なぜ現在完了は[have+過去分詞]で表すの?

「なぜ~なの?」シリーズの第2弾です。実は、ちょうど筆者が教えている中3の授業で、授業後に複数の生徒からタイトルのような質問を受けました。授業では現在完了の継続を最初に扱いましたが(教科書の登場順がそうであったため)、現在完了が表す時間帯は図示したので、生徒は現在完了の概念自体は比較的簡単に理解できたようでした。しかし、その場ではなぜ[have+過去分詞]でそういう意味になるのかということは説明しなかったので(普通は導入時にはしないでしょう)、そのことに疑問を持った生徒が筆者のところに質問に来たようです。日頃から「『そういうものだ』と無理に納得せずに常に疑問を持つように。そしてそれを解決するようにまず考えなさい。もしわからなかったら、先生に質問しなさい。」と言い続けている成果かもしれません。

 

では、本題です。なぜ[have+過去分詞」で「(今まで)ずっと~してきた」(継続)という意味を表せるのでしょうか。授業で扱った2文で考えてみます。

 

① We have studied English at school for two years.
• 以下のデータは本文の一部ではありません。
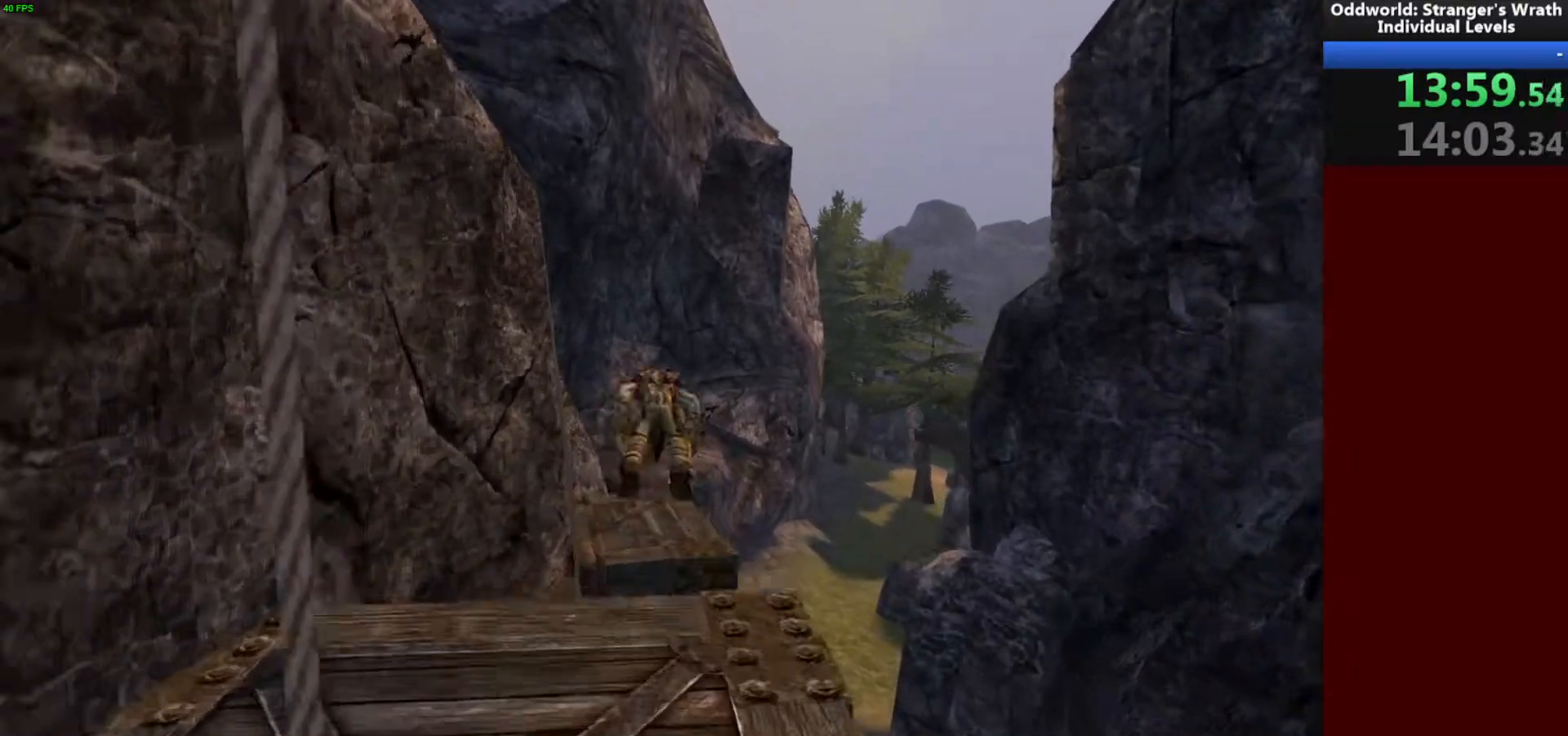
{"keys": ["w"], "mouse": [], "events": []}
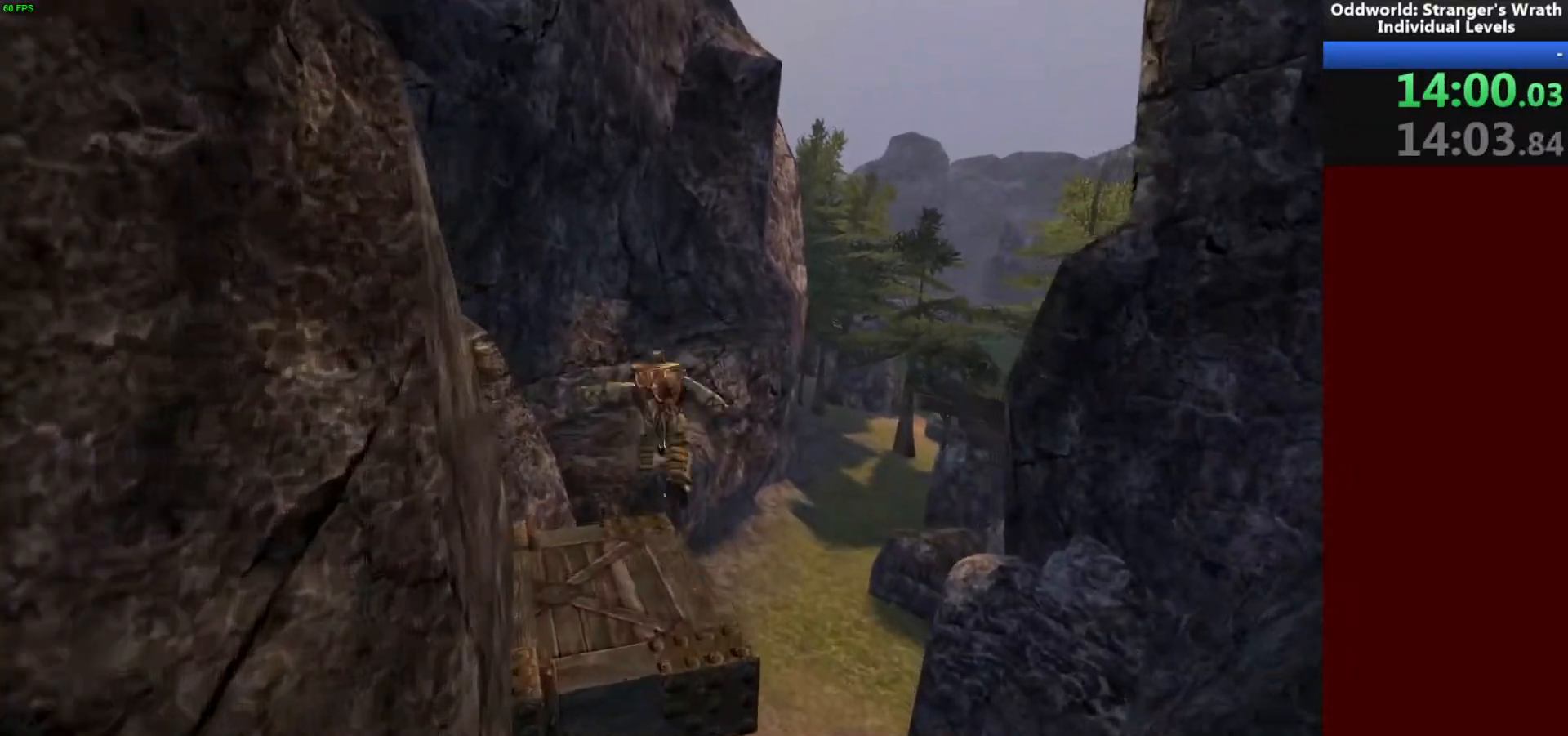
{"keys": ["s"], "mouse": [], "events": [[367, "s", "down"], [400, "w", "up"]]}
② He has lived in Tokyo since 2004(he was born).

 

まず、現在完了形を表す2つの要素を個々に見てみましょう。

 

・have は「~を持っている」という現在の状態を表す動詞です。「~を持ち込む」という意味にとらえた方が have を使う他の表現も理解しやすくなると主張する人もいますが、ここでは初学者のことを考えて「~を持っている」としておきましょう。

 

・過去分詞は完了や受け身に使われることから、「~し終えた(状態の)」や「~された(状態の」という意味を表します。つまり、「過去に行ったことの結果の状態」を表すことばと言えます。例文では、

①の studied は「勉強した状態の」、②の lived は「住んだ状態の」ということになります。

 

以上の2つを合わせると、「過去に行ったことの結果の状態を持っている」となります。つまり、「過去の行為や出来事が現在まで続いている」ということを表すわけです。①は「2年前に英語を勉強した状態が今も続いている」、②は「2004年から(生まれてから)東京に住んだ状態が今も続いている」という意味になります。現在完了は現在に視点を置きつつ、過去に起こったできごとが現在まで続いていることを表すわけですから、[have+過去分詞」でその内容を表せるというわけです。